When the Windows operating system provides a thread to an application system, it is up to the operating system and not the application system to associate that thread with a processor (core). The work that thread performs may consume all the resources of that processor. If so, then that core cannot effectively 'time-slice'. If not, I would assume that the Windows operating system would utilize that processor for a different thread. The only way I know to conveniently observe this condition is to use the Performance tab of the Windows Task Manager.

There are also thread priority options which is another interesting topic. Too little priority for a thread running on a processor, e.g. too much 'time-slicing', would mean that the functionality of the program running in that thread would be unresponsive. Too much priority for such a thread might cause other applications on the target machine to become unresponsive. The Microsoft Windows operating system deals with this issue and not the Supervisor.

One could use APL+Win and the Supervisor on a machine with very few cores, but the performance is likely to be worse than if the Supervisor was not used. This is similar to using many cores to process tiny pieces of data where little work is to be performed on each piece. In both cases the 'data marshalling' costs are likely to exceed the processing costs for the operations involved. Parallel processing schemes are likely to yield significant performance gains only when the application-specific work the 'Kernel' function performs significantly exceeds the 'data marshalling' costs of the 'Supervisor' to send the request to a thread and receive a result from a thread. For example 'parallelizing' the APL+Win expression +/My_Array is unlikely to perform better than the existing linear version of that algorithm, even for arrays much larger than those observed in most APL+Win-based application system.

This issue of 'data marshalling' costs illustrates why the Supervisor can be successful in significantly improving application system performance. The APL+Win programmer can know, and the APL+Win interpreter cannot know, which section of the application system can be run in parallel. These sections are generally implicit or explicit loops. The APL+Win programmer can consolidate that section into an APL+Win 'Kernel' function which is run by the Supervisor. Since that 'Kernel' function is likely to include many APL+Win executable expressions, the 'work' performed significantly exceeds the 'data marshalling' costs associated with using the Supervisor, resulting in a performance gain.
joe_blaze
 
Posts: 385
Joined: February 11th, 2007, 3:09 am
Location: Box 361 Brielle, NJ 08730-0361

Re: APLNext Supervisor - Threads Stuck in Queue

Postby Davin Church » August 29th, 2015, 10:53 pm

I guess my question (in ignorance) boils down to "why do you have to 'request' threads from the OS at all", and "how are these different than just starting another task/thread (like every application does) and let the OS sort it out as best as it will fit?"
Davin Church
 
Posts: 407
Joined: February 24th, 2007, 1:46 am

Re: APLNext Supervisor - Threads Stuck in Queue

Postby joe_blaze » August 30th, 2015, 4:12 am

Good question!

Starting an additional thread is always a 'request' because the resources of the target machine are limited. The word 'request' indicates that Windows may not grant the application another thread, which can happen because there are simply no unallocated processing resources available when the thread request is made. If no additional threads are available from the Windows operating system, the Supervisor queues up the incoming requests until threads are available or the programmer-defined timeout in the Supervisor instance configuration expires.

------------------------------------

-- What needs to be done --
Carry on the APLNext Supervisor forum thread from the point where it stops.

-- Collected material --
------------------------------------

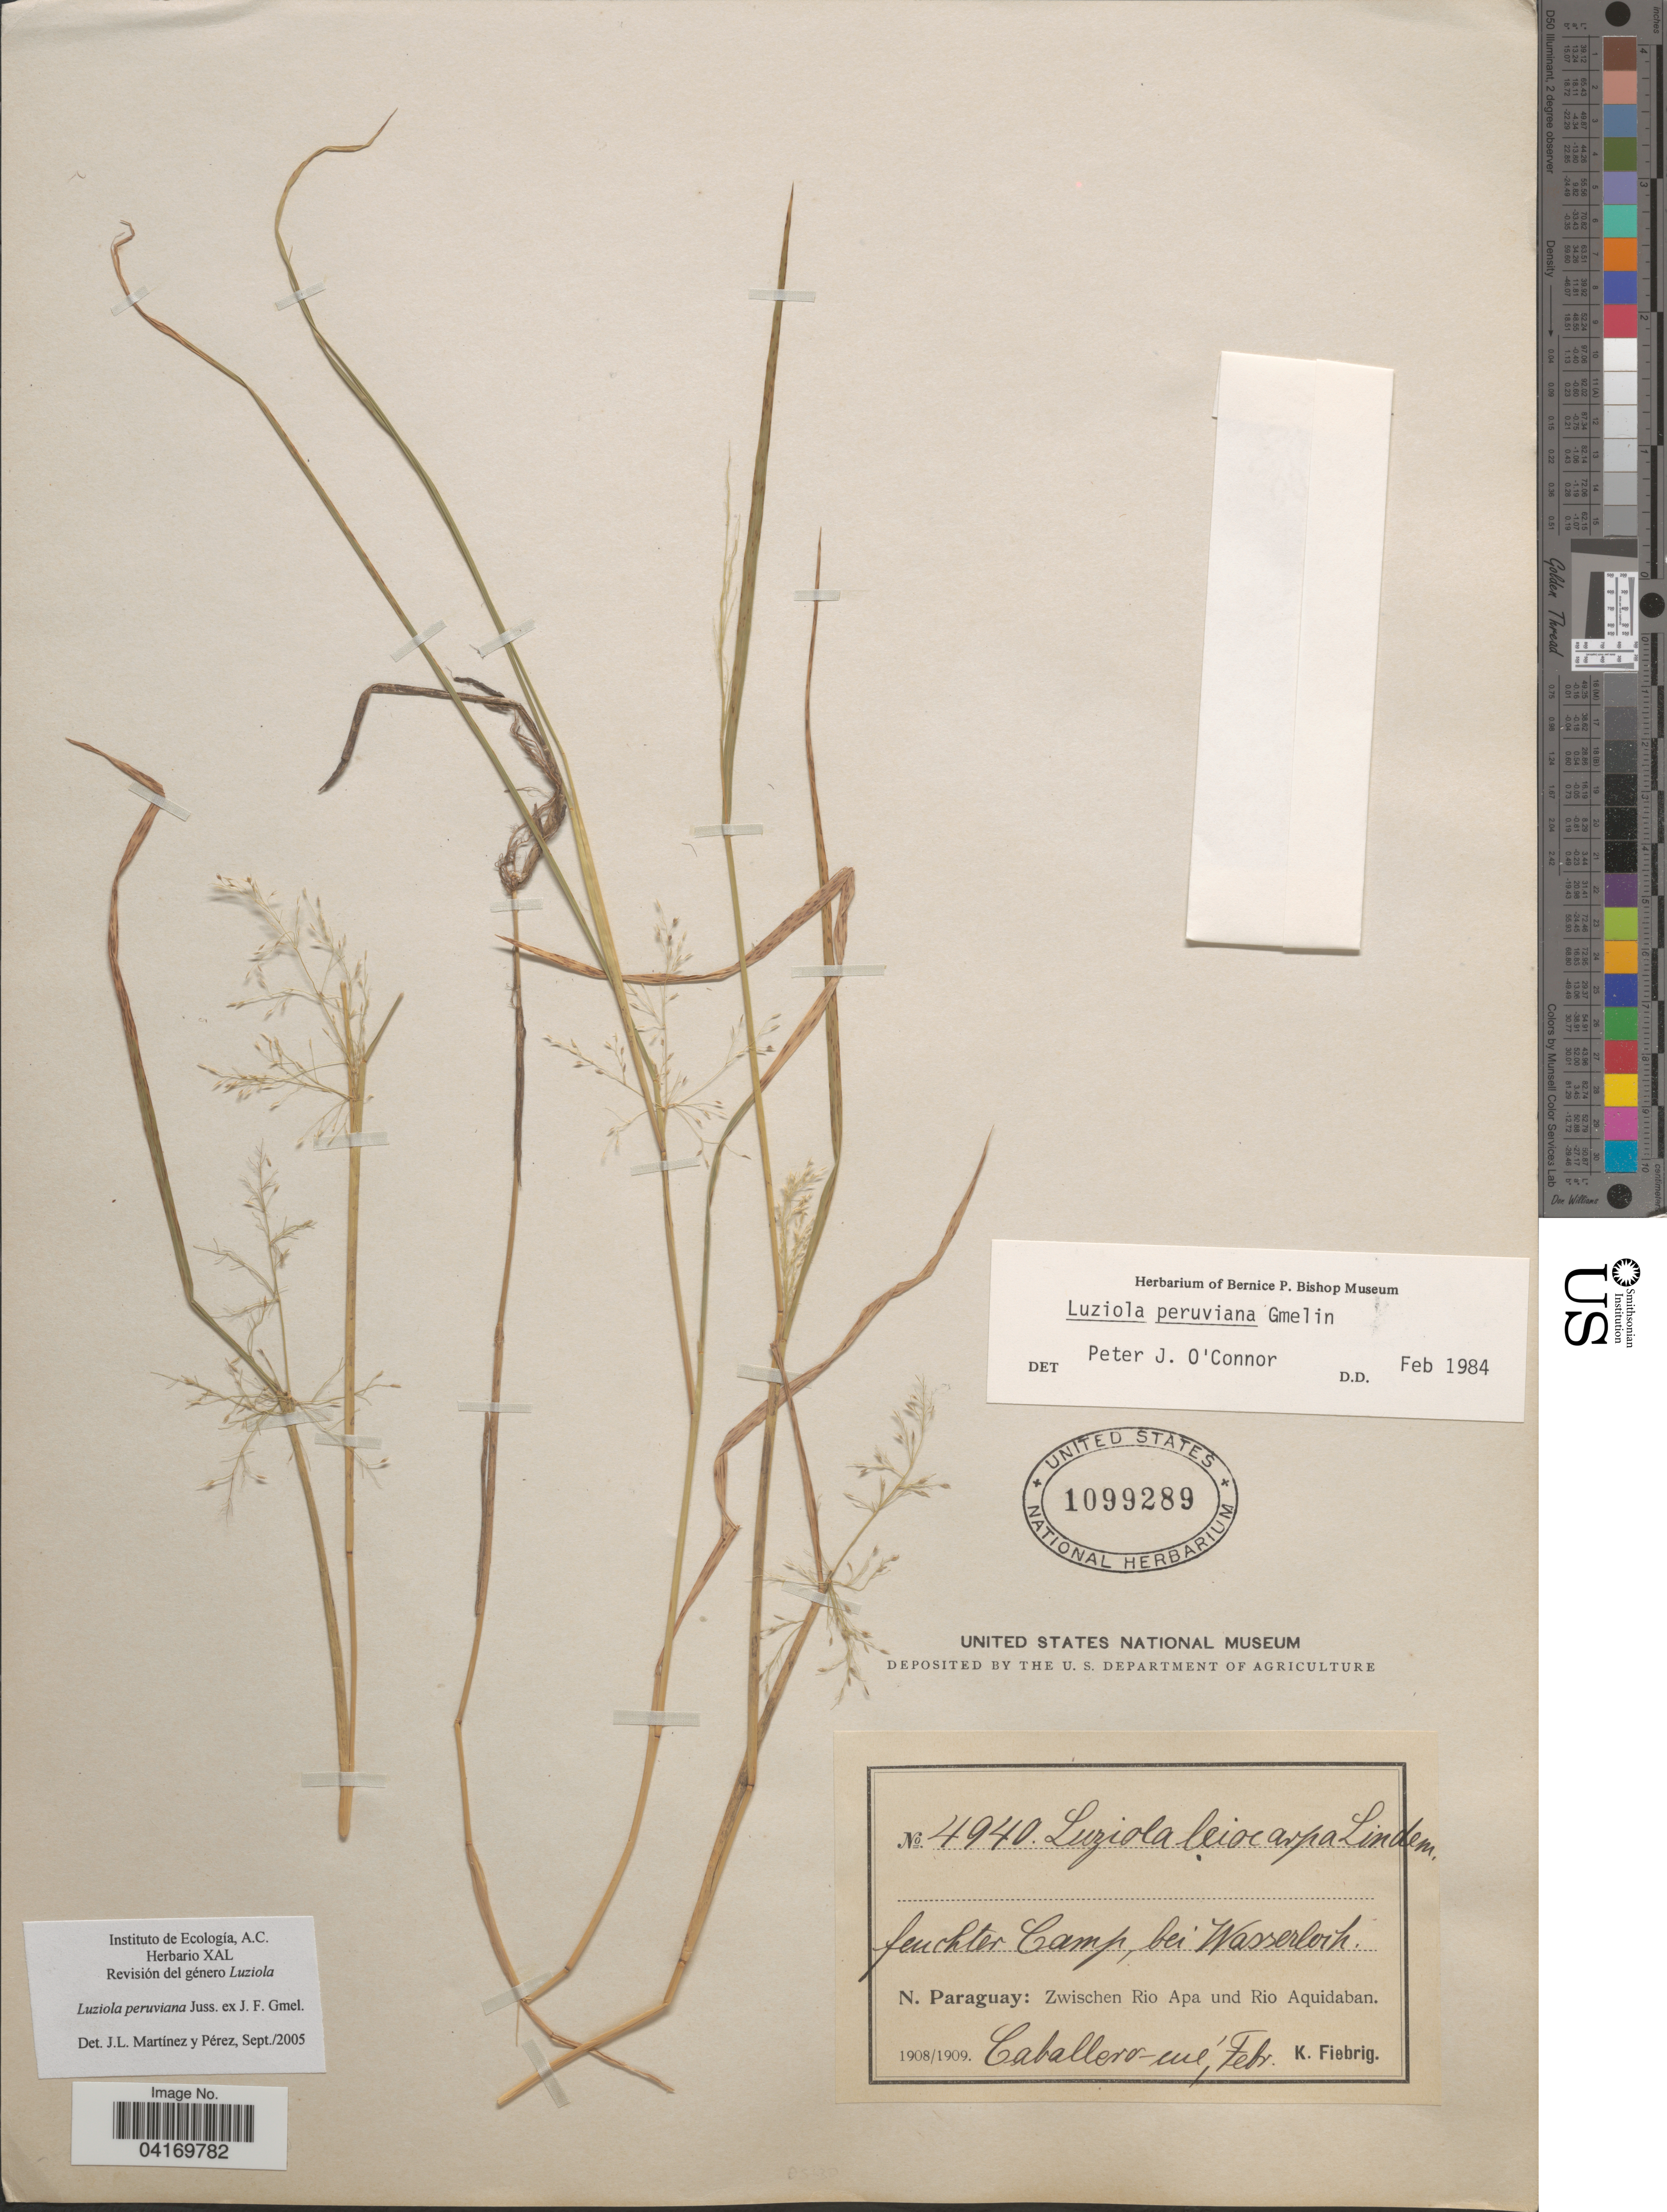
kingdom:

------------------------------------

-- Answer for the task --
I can't speak for every other application, but in APL+Win one can:

Start another .exe-type program, which runs in a separate thread, e.g. using the Win32 API CreateProcess method, but once started it is not under the direct control of the APL+Win program which started it. Interaction, if any, between APL+Win an the running .exe must be done with a programmer-defined protocol comprehended by both APL+Win and the .exe, e.g. files. Such an interface is likely to be synchronous with respect to APL+Win.

Create an instance of an ActiveX component and use the object model of that component, i.e. methods, properties and events. APL+Win interacts with the methods and properties in a synchronous manner, i.e. APL+Win must wait for the response from the ActiveX component. The events, if any, in the object model of the ActiveX component provide the asynchronous [independent thread] capability and not the APL+Win calling environment.

Now think of using an APL+Win [client] to start one or more APL+Win ActiveX instances [servers] in an attempt to spread the processing load to increase application system performance. When the client uses the 'Call' method to run an APL+Win function in one of the APL+Win ActiveX servers, the client must now wait for that server-side function to complete execution. While that server-side function is running, the client cannot execute other APL statements, because the Call method is synchronous. While the server-side function is running the client cannot use the Call method to run another server-side function in another APL+Win ActiveX instance.

The APLNext Supervisor extends APL+Win so that it can asynchronously interact with multiple APL+Win-based tasks, effectively providing application-level parallel processing. Using the Supervisor, multiple tasks, .e.g 'Kernel' functions, can be simultaneously running in multiple APL+Win ActiveX instances, while the client, i.e. 'Controlling Application', which started those ActiveX instances can continue executing additional APL+Win statements. No special programming has to be added to the 'Kernel' functions since the Supervisor provides the asynchronous interface to those 'Kernel' functions.

In the latest version of the APLNext Supervisor the asynchronous feedback to the 'Controlling Application' from the 'Kernel' function can occur when that function completes execution, i.e. using the ProcessCompleteCallback Supervisor event and at any stages in the execution of that function, i.e. using the ProcessProgressCallback Supervisor event.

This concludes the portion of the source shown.